Another key topic, said Skrmetti, was that of creating sustainable housing options — both transitional and permanent. “The crowd was largely in favor of doing whatever is necessary to begin the process of establishing more options for transitional housing, including building a small community based on our tiny emergency shelter on wheels prototype,” Skrmetti said.
Any naysayers at the Town Hall were quelled by the presence of a mission group of volunteers from North Community UCC in Marshfield Hills, Mass., who happened to be working at Back Bay the week of the Town Hall. Group members participated in the discussion, and their words and presence helped further Back Bay’s position that the shelter is needed.
“A key statement that our local leaders love to say is that Biloxi is a tourist destination,” said Skrmetti, possibly alluding to not wanting to deal with homelessness. “Some of our mission campers shared that they themselves were tourists. Their encouragement of a shelter played right into Biloxi’s narrative of being ‘aesthetically pleasing,’ because a tiny shelter would remove trash that typically found in the area around a homeless camp.”
Looking Ahead
As in many communities, there has been a fear of homeless people among some Biloxi residents, and a sentiment of “not in my backyard” regarding transitional shelters. But Back Bay staff believes the court of public opinion has shifted regarding homelessness, with many people now feeling that the community must address homelessness on a large scale.

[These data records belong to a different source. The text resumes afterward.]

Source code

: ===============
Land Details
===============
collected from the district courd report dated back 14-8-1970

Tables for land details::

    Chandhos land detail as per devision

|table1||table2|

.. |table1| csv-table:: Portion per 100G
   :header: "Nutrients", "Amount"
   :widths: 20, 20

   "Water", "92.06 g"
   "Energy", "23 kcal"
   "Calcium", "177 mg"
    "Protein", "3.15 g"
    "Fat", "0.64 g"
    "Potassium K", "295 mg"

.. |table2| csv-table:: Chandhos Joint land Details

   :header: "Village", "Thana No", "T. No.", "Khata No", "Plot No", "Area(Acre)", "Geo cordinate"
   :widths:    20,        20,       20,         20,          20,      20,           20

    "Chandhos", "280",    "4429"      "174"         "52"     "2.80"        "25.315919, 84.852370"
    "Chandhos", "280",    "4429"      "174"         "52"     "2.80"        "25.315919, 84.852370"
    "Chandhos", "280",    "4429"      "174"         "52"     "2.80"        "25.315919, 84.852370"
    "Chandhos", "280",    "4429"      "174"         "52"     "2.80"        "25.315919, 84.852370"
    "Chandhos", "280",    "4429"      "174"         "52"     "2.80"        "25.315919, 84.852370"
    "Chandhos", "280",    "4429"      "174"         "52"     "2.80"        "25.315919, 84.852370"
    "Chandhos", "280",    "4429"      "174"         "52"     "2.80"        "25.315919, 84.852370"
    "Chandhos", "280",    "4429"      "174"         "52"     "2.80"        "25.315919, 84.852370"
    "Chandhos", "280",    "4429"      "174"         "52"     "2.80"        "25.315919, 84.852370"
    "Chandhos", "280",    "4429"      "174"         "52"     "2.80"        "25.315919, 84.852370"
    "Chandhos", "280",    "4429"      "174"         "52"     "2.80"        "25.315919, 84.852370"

During the tour and Town Hall, those in attendance were surprised at the number of people Back Bay serves each month. For example, Skrmetti said that Back Bay’s food pantry alone was serving 250 individuals and families a month in early 2023. That number is now 550 each month.
At the tour locations and during the Town Hall, Back Bay offered postcards that attendees could send to Biloxi’s mayor, encouraging the development of an overnight homeless shelter. Back Bay also is forming new partnerships with various local groups and community leaders in order to increase advocacy among residents of Biloxi and raise the necessary funds to build the emergency overnight shelters. Each emergency shelter would cost approximately $5,000 to build, and Back Bay’s vision is to develop multiple small communities, in order to make each one manageable so that services won’t get overwhelmed.
The presence of Back Bay Mission in Biloxi, Miss., changes lives, both in its Gulf Coast community and across the country, thanks to the people who volunteer their time at Back Bay and return to their local communities inspired to foster change. The Tiny Bedroom Tour and Town Hall on Homelessness were next steps in Back Bay’s work to strengthen neighborhoods, seek justice, and transform lives.
“It is our hope that we inspired those in attendance to voice their support and to act,” Skrmetti said. “We want to continue to educate, enlighten, and encourage as many people as possible — from all walks of life — to get involved because this issue is bigger than any one person or idea.”